At the AMA meeting this week in in Chicago, a vigorous debate regarding physician response to in flight emergencies ensued. Many of the physicians in the room recounted emergencies that occurred while they were passengers on a plane. I got the sense that outside of a few physicians that were members of the Aerospace Medical Association, a group that had recently been involved in standard setting for the response to an in-flight emergency, most physicians were frustrated by the lack of understanding, expectation, and available medical supplies and equipment to help a patient in distress.

I learned from my Aerospace Medical Association colleagues that there are uniform rules among domestic airlines that define a medical bag with certain supplies, but not an Epi-Pen, or a blood glucose meter. I also learned that the stethoscopes on airlines generally are not adequate, and that the airline crew responds to physicians volunteering to help with a degree of skepticism about their credentials.

I have been involved in a few in-flight emergencies, one several years ago on a transatlantic flight and another couple of occasions recently on domestic flights. These "emergencies" were minor but in all of these situations, I felt my ability to act as a physician was severely compromised by the lack of training, communication, experience of the crew, and the equipment on the airplane. Ironically and very sadly, as I returned home earlier this week, a passenger on a plane to Chicago died in flight.

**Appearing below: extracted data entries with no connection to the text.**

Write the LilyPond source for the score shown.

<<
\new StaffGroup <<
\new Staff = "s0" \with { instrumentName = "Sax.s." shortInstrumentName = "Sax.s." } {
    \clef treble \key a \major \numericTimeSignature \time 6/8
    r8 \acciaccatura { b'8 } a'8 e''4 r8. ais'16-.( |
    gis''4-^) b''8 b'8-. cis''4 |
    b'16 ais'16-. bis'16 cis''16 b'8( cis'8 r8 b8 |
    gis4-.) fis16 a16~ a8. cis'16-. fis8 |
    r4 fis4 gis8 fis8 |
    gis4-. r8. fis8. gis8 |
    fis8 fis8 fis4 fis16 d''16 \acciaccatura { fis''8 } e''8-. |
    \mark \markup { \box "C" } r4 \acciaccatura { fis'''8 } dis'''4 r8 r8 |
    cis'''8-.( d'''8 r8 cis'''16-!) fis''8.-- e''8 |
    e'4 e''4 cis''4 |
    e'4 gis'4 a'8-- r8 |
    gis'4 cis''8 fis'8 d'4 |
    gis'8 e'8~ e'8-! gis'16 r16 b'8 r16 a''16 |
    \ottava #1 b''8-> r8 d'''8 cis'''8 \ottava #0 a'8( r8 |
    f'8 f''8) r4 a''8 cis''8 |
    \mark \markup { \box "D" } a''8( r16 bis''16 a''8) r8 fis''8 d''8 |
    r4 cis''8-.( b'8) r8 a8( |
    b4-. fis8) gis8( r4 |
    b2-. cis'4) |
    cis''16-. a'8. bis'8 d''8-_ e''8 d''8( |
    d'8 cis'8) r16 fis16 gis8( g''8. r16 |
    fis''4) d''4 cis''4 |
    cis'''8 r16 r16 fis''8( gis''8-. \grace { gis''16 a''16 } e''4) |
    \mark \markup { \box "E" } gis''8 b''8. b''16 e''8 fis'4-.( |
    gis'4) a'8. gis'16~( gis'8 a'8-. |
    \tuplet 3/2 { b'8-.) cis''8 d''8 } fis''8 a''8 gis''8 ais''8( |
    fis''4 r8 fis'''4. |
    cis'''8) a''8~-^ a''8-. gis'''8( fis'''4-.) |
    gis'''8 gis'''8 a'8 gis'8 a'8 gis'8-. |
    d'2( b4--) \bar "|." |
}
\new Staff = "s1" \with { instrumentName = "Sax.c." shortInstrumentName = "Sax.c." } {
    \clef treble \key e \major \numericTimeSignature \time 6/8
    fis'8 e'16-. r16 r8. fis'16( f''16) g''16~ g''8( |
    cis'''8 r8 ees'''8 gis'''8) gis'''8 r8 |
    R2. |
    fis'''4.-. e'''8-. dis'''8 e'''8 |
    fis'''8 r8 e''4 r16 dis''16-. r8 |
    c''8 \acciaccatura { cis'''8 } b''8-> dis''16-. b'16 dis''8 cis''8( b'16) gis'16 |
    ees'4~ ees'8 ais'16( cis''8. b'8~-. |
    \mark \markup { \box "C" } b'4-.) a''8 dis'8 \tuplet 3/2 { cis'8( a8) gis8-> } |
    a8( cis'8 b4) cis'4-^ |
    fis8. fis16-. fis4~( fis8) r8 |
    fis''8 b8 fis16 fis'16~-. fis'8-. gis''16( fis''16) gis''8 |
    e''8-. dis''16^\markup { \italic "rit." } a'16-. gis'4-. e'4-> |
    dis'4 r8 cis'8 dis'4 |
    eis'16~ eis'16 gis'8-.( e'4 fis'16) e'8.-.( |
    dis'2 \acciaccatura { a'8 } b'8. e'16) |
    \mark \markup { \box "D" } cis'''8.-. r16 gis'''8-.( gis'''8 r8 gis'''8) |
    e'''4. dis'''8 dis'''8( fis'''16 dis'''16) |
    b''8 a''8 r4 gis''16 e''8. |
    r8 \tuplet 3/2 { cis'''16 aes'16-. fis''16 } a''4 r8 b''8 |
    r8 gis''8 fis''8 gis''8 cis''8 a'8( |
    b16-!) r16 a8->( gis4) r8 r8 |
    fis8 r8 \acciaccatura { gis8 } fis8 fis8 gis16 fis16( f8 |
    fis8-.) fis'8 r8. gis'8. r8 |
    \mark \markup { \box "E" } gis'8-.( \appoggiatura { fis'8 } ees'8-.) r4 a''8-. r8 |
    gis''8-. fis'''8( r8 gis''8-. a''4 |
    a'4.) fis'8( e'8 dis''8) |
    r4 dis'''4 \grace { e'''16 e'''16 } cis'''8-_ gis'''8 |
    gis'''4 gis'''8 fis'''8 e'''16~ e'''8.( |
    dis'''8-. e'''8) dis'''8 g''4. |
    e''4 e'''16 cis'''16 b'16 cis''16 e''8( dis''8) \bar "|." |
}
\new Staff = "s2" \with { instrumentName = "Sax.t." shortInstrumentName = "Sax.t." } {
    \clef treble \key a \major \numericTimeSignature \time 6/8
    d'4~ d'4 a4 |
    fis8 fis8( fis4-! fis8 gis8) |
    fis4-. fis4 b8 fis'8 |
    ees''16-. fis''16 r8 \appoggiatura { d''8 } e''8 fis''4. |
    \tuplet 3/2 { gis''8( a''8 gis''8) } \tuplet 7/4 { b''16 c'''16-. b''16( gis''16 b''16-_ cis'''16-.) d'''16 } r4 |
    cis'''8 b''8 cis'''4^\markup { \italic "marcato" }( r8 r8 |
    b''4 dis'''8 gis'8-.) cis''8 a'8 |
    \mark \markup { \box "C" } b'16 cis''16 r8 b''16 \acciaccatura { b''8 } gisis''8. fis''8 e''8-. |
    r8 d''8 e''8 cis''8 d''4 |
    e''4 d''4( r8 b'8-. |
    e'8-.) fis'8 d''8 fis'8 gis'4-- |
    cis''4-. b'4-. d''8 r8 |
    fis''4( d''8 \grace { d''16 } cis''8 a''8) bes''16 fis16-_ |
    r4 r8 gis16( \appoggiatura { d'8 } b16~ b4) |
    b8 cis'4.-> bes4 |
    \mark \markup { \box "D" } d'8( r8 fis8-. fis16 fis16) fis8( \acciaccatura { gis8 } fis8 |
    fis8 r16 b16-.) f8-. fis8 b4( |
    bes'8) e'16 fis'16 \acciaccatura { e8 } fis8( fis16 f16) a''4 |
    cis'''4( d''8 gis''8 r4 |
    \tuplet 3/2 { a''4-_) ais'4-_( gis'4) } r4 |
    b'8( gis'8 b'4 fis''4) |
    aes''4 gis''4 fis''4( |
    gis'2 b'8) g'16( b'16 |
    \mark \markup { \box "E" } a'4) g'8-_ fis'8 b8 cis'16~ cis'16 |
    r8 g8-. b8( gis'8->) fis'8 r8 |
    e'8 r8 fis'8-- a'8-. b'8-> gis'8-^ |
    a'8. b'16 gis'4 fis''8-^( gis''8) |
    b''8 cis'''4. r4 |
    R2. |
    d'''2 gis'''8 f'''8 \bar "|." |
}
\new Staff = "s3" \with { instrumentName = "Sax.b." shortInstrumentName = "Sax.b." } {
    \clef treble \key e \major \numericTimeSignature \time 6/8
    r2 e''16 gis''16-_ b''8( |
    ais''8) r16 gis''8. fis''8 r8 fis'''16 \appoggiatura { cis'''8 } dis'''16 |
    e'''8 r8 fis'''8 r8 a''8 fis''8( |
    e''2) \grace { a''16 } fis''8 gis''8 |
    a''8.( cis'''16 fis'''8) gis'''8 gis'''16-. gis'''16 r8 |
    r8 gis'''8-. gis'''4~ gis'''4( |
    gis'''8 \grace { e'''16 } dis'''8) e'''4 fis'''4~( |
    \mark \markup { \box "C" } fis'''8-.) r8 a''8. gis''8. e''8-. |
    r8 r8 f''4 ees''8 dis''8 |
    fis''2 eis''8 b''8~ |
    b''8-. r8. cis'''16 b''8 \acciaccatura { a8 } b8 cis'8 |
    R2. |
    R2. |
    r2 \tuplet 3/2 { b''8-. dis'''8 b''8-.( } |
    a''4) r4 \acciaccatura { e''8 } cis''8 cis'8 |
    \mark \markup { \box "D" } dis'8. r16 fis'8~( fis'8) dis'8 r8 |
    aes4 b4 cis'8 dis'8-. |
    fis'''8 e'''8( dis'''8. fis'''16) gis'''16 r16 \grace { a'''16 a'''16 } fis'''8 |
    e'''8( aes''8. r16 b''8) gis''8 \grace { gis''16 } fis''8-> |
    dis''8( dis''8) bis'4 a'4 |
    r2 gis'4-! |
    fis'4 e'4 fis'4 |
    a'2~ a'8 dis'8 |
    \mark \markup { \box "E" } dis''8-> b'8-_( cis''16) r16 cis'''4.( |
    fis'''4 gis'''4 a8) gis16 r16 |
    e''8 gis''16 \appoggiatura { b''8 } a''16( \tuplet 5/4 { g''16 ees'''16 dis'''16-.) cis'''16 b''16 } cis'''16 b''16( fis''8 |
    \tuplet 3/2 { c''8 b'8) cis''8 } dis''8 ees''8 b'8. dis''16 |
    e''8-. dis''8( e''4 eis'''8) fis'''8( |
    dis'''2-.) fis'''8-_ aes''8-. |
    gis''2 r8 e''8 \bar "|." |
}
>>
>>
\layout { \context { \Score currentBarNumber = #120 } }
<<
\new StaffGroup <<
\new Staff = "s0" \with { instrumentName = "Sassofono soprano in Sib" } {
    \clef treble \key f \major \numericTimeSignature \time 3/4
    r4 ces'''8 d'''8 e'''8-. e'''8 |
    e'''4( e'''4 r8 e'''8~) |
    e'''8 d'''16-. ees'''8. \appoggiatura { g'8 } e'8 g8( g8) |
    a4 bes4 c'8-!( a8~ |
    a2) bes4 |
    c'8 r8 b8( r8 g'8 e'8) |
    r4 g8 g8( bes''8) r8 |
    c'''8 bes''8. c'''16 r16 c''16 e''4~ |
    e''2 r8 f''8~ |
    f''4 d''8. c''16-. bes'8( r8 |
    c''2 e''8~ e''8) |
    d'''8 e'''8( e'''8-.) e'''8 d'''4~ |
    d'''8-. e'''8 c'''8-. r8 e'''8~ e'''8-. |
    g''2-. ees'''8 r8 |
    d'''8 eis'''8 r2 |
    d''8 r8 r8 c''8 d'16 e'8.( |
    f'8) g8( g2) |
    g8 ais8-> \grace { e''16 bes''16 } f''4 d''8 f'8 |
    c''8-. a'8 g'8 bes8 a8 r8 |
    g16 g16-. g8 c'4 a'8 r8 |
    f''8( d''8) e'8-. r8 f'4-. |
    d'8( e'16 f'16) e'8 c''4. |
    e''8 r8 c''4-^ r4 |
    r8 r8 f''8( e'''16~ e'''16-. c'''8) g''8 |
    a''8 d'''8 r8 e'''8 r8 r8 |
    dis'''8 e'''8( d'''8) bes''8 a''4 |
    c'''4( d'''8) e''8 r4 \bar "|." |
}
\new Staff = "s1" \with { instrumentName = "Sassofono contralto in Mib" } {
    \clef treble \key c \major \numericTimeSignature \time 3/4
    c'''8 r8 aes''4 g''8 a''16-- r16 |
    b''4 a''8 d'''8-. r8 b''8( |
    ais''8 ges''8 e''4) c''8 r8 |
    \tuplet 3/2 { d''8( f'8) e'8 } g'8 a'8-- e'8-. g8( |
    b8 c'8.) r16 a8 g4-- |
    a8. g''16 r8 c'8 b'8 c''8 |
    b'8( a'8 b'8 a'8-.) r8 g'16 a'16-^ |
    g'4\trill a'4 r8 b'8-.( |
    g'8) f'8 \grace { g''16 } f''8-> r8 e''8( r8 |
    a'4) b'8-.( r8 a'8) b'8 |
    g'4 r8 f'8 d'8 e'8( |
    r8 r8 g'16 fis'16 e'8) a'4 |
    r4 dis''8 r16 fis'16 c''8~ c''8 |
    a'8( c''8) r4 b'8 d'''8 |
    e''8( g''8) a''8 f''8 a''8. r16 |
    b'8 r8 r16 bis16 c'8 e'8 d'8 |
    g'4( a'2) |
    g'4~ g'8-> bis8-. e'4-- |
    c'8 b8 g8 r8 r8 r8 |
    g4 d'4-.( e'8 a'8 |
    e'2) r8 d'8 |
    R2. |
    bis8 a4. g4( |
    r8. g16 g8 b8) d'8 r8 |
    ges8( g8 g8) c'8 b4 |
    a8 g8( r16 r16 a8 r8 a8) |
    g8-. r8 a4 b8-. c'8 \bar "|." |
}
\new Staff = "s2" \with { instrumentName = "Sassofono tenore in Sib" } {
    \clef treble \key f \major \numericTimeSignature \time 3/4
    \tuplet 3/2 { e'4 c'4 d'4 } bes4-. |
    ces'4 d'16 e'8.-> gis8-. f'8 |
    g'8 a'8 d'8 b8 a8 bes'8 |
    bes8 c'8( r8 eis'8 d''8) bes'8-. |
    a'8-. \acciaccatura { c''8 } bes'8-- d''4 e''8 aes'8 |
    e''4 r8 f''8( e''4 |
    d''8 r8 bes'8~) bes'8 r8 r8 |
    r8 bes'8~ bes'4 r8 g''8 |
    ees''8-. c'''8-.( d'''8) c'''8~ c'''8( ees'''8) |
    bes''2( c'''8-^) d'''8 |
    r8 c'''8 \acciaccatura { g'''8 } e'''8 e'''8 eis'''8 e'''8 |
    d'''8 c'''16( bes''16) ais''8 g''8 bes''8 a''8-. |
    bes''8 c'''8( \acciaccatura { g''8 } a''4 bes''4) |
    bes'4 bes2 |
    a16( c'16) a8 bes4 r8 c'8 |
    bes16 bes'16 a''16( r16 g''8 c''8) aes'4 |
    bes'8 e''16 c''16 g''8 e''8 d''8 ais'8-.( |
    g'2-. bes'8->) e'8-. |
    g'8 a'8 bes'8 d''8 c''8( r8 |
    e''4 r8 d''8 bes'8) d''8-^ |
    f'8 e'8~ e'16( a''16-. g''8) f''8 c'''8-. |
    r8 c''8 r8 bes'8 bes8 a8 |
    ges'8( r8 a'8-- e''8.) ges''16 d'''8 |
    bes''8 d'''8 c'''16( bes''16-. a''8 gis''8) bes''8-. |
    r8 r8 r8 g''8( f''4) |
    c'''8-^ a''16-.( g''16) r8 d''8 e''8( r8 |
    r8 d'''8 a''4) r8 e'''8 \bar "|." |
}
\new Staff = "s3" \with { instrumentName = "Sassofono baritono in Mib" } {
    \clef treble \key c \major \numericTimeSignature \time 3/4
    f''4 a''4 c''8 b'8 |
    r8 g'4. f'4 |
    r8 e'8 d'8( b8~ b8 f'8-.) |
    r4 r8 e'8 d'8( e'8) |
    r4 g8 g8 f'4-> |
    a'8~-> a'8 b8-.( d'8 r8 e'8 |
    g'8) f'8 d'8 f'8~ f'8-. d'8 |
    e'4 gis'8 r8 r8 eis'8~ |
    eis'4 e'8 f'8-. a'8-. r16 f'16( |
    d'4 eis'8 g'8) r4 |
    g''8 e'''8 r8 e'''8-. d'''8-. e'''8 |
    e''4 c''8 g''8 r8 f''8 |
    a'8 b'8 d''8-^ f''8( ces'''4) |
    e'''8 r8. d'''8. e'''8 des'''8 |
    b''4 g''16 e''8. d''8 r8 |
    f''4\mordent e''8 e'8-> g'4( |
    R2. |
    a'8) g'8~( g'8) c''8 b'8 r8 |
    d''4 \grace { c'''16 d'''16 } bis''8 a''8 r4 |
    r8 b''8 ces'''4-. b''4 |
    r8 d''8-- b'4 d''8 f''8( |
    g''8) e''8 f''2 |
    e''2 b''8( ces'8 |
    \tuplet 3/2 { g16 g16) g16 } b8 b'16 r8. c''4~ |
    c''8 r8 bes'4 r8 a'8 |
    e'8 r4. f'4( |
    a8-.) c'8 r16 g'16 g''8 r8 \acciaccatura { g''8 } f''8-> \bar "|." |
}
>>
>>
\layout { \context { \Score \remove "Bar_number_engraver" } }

The time has come to educate physicians and allied medical personnel about the most common in-flight emergencies, the expectations of the physicians and crew, and the availability of the diagnostic equipment and treatments. These guidelines for medical personnel involvement should be standardized and publicized across the airlines industry, both domestic and international. This will assure responses from physicians and flight crew are uniform and effective.

We will never be able to prevent every in-flight tragedy, but we can be better prepared to act within our training and recognized guidelines to deal with emergencies in an appropriate manner.